[Descrizione del problema]:
Riprendi il testo sul dramma liturgico «Ite, Missa est» e proseguilo a partire dall'ultima frase riportata.

[Sezione di testo]:
|
Si concluderà a Fossacesia il ciclo di spettacoli “Ite, Missa est”, dramma liturgico medievale sulla Passione di Cristo allestito nelle più belle chiese romaniche abruzzesi. A fare da cornice alla rappresentazione sarà l’abbazia di San Giovanni in Venere, che ospiterà la tappa conclusiva dell’opera il prossimo 22 marzo, alle ore 17.00.
La rappresentazione è inserita nell’ambito del Festival TeatroAmbiente, dedicato a una nuova forma di teatro che promuove le origini e la forza evocativa dei luoghi mediante attività ed eventi culturali ed è allestita dalla compagnia “I Guardiani dell’Oca”. Nel dramma, fedele ricostruzione delle sacre rappresentazioni della Passione di Gesù Cristo, i luoghi della messa in scena diventano infatti contenuto e linguaggio del teatro, tra natura, storia e tradizioni dell’Abruzzo romanico.
Il testo, rielaborato con un linguaggio e uno stile teatrale tipicamente medievali, a partire dalle Sacre Scritture e da musiche dell’epoca, presenta diversi quadri drammatici e liturgici: l’Ultima Cena e l’Eucarestia, l’Orto dei Getsemani e il tradimento di Giuda, il processo nel Sinedrio, la dischiusa degli Inferi, il Giudizio di Pilato, la flagellazione e la crocifissione, l’invocazione di Maria e la Resurrezione.
Gli attori in scena - tra i quali, nei panni del monaco officiante, Tiziano Feola di Fossacesia - incarneranno una comunità monastica di uomini e donne incaricata del racconto dei momenti più significativi della Passione di Cristo, secondo le indicazioni del regista e autore dell’opera Zenone Benedetto.

[Righe del dataset]
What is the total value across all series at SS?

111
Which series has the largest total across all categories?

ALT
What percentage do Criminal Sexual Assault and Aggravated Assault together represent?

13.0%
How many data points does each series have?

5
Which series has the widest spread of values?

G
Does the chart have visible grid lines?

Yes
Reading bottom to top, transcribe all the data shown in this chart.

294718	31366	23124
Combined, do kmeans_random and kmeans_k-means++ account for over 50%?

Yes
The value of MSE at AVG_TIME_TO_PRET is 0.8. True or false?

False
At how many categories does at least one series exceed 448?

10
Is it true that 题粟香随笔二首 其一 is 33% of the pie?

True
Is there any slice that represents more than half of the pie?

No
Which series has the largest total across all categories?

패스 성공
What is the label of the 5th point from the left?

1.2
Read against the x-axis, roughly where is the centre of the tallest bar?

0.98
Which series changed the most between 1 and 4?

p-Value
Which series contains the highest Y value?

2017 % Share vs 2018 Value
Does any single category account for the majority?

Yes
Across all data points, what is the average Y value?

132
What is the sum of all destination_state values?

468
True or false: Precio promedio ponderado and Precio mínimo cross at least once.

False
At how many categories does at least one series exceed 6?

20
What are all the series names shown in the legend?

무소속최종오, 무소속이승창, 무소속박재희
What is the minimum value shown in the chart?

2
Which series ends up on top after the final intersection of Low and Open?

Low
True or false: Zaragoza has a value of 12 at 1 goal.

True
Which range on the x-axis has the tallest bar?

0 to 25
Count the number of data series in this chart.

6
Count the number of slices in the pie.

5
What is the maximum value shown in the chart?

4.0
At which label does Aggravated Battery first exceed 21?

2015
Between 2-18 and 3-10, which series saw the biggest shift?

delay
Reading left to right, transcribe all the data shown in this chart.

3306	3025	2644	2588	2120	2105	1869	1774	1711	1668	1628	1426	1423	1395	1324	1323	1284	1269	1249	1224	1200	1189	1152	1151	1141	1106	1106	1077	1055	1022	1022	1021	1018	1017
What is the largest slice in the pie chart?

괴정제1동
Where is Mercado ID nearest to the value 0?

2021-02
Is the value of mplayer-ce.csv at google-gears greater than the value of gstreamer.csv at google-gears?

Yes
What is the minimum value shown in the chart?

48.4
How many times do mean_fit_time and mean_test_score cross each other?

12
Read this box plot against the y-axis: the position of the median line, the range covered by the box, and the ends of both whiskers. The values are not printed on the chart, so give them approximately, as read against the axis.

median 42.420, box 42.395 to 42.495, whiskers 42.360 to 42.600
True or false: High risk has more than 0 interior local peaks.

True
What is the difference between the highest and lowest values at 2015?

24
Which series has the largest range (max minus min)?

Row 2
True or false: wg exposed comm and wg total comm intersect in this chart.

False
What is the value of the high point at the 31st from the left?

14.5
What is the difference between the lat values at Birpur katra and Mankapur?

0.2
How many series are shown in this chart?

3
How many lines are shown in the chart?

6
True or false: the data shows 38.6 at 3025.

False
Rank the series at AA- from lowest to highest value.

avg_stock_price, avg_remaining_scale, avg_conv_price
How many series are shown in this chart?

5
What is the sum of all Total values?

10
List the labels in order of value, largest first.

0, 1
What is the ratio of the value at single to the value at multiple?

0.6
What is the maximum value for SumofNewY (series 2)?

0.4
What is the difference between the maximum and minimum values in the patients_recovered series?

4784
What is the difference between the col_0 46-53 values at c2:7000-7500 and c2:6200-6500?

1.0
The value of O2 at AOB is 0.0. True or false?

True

[Risposta al compito]:
A fare da contrappunto alla narrazione, i canti gregoriani e le musiche storiche di origine popolare interpretati dai monaci cantori presenti sulla scena, diretti dal maestro Marco Giacintucci. “Ite, Missa est”, infatti, è un ritorno alle origini anche dal punto di vista musicale, in particolare alla numerosa produzione abruzzese di musica sacra e profana del periodo medievale, sconosciuta ai più.
L’evento è patrocinato e finanziato dal Ministero dei beni culturali e dello spettacolo, dalla Regione Abruzzo e dalle province di Chieti, Teramo, Pescara e L’Aquila e realizzato, inoltre, con il contributo dei Comuni che ospitano l’allestimento teatrale, tra i quali Fossacesia. L’opera rientra tra le iniziative della “Rete abruzzese per lo spettacolo” ed è stata portata in scena a partire dal 12 marzo a Serramonacesca, Penne, Castiglione a Casauria, L’Aquila, Bominaco, Giulianova e Morro d’Oro.